* DATA TO PROCESS:
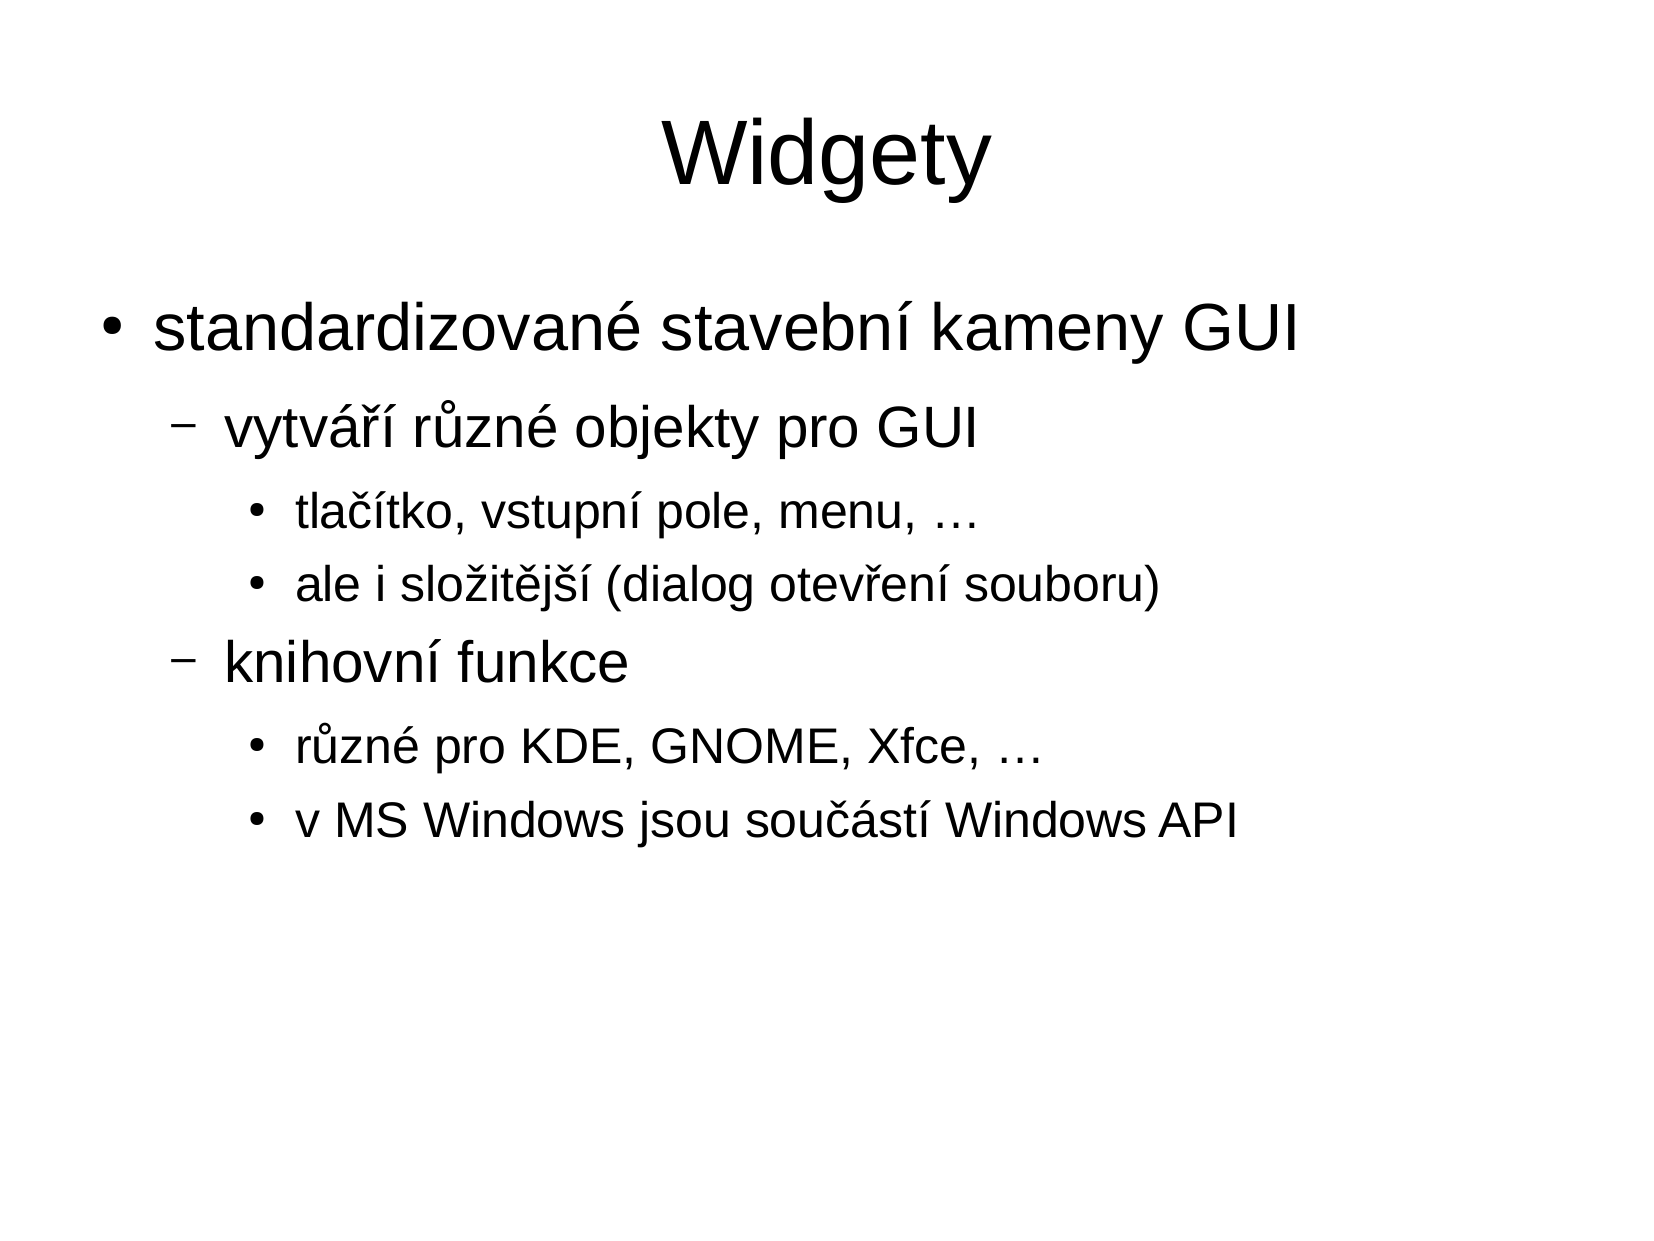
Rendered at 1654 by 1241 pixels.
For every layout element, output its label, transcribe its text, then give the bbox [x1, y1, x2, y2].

title Widgety [82, 49, 1571, 257]
list standardizované stavební kameny GUI vytváří různé objekty pro GUI tlačítko, vstupní pole, menu, … ale i složitější (dialog otevření souboru) knihovní funkce různé pro KDE, GNOME, Xfce, … v MS Windows jsou součástí Windows API [82, 290, 1571, 1109]
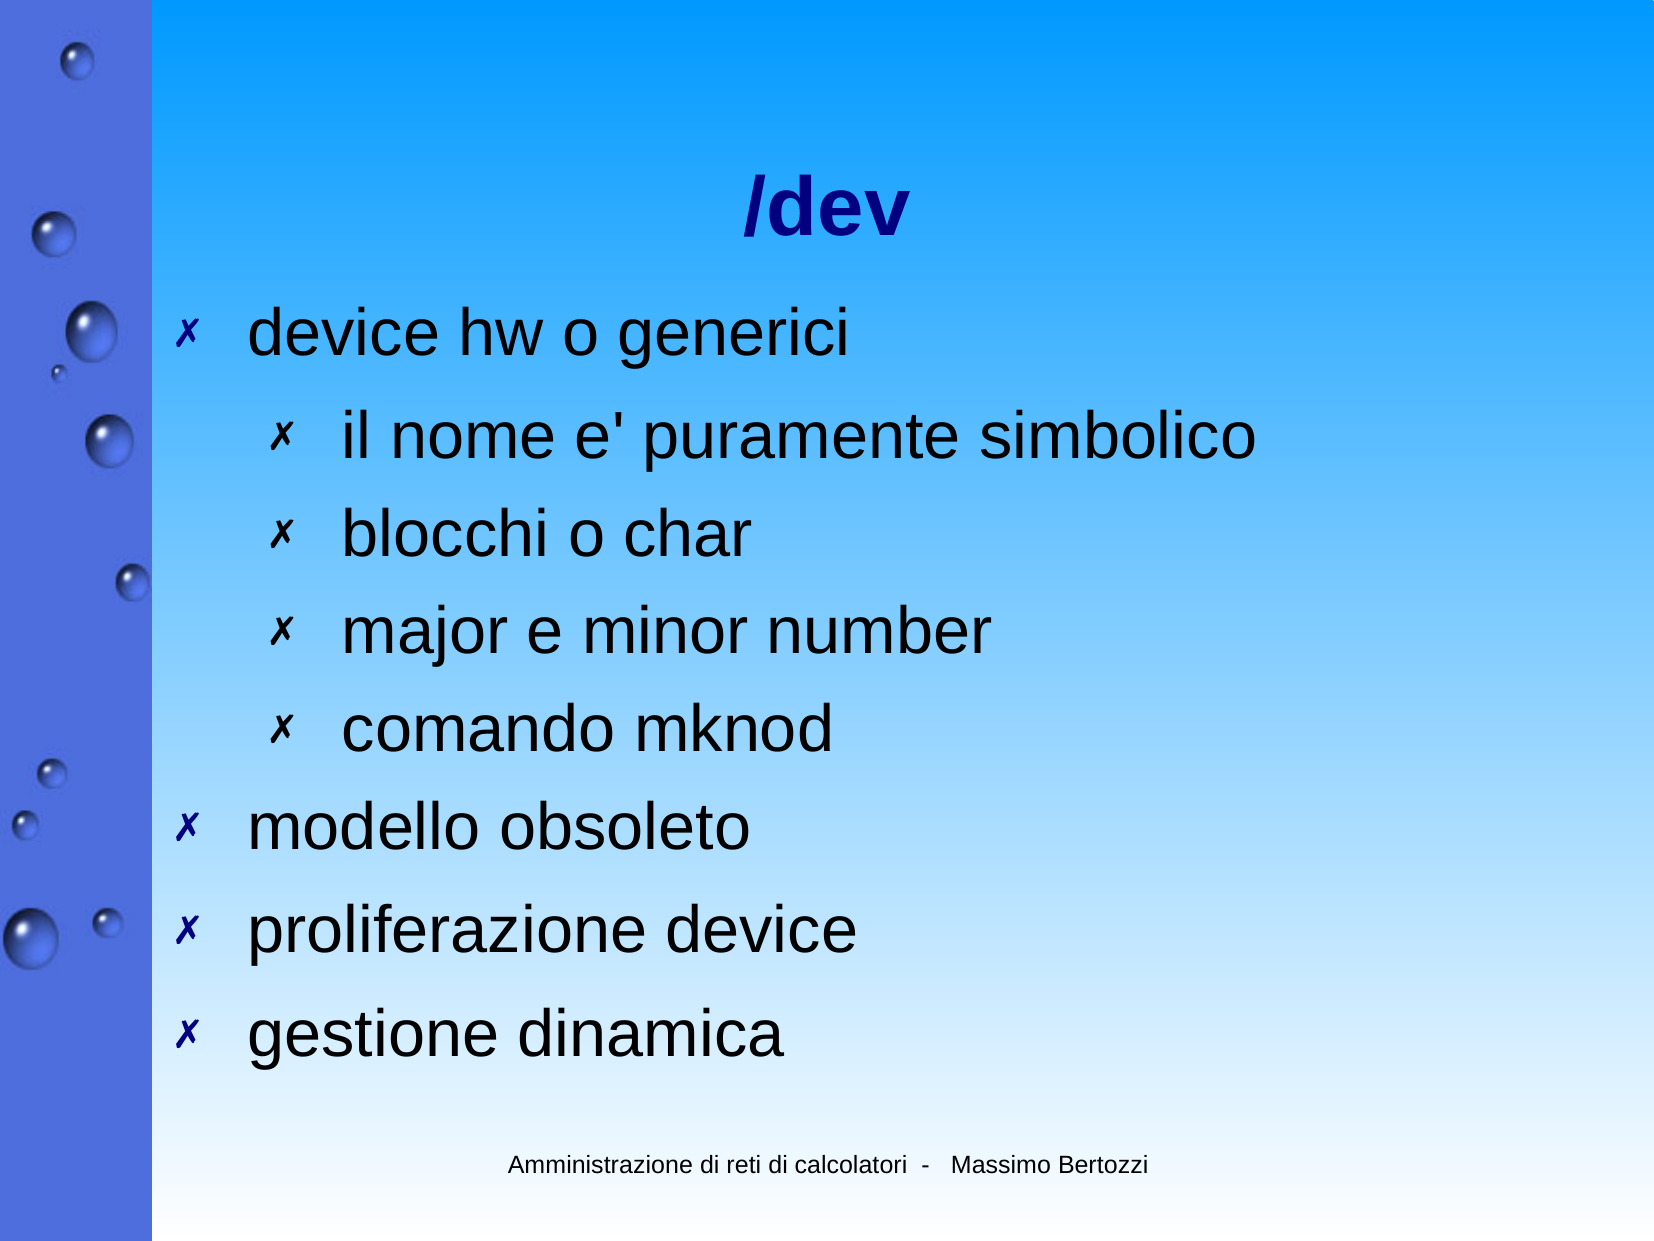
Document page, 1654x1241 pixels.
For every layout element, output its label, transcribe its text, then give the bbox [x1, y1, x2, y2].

picture [0, 0, 152, 1241]
title /dev [121, 102, 1534, 311]
list device hw o generici il nome e' puramente simbolico blocchi o char major e minor number comando mknod modello obsoleto proliferazione device gestione dinamica [152, 295, 1565, 1095]
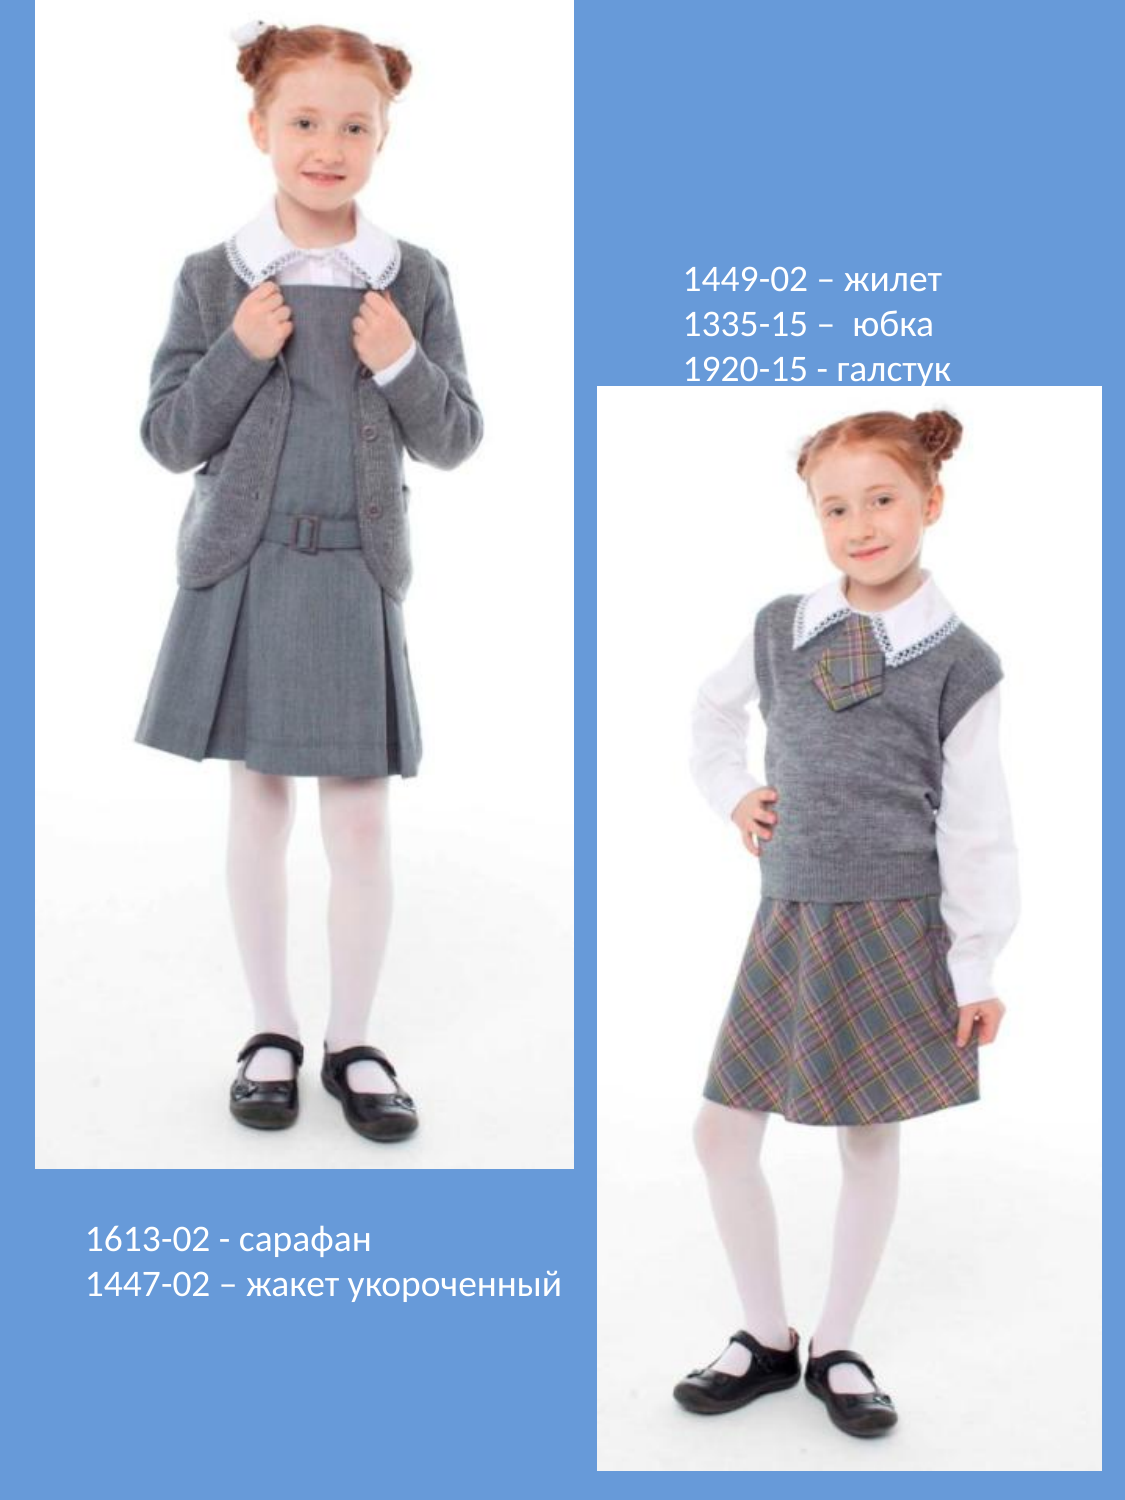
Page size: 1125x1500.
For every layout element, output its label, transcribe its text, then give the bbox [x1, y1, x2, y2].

* TASK DIRECTIONS:
Change "bbox" to "bounding box" in the stretch from the start of the listing through the line that contains "title Widgety [82, 49, 1571, 257]", keeping everything else the same. Leave the pictures out of your answer.

* WORKED SOLUTION:
Rendered at 1654 by 1241 pixels.
For every layout element, output its label, transcribe its text, then give the bounding box [x1, y1, x2, y2].

title Widgety [82, 49, 1571, 257]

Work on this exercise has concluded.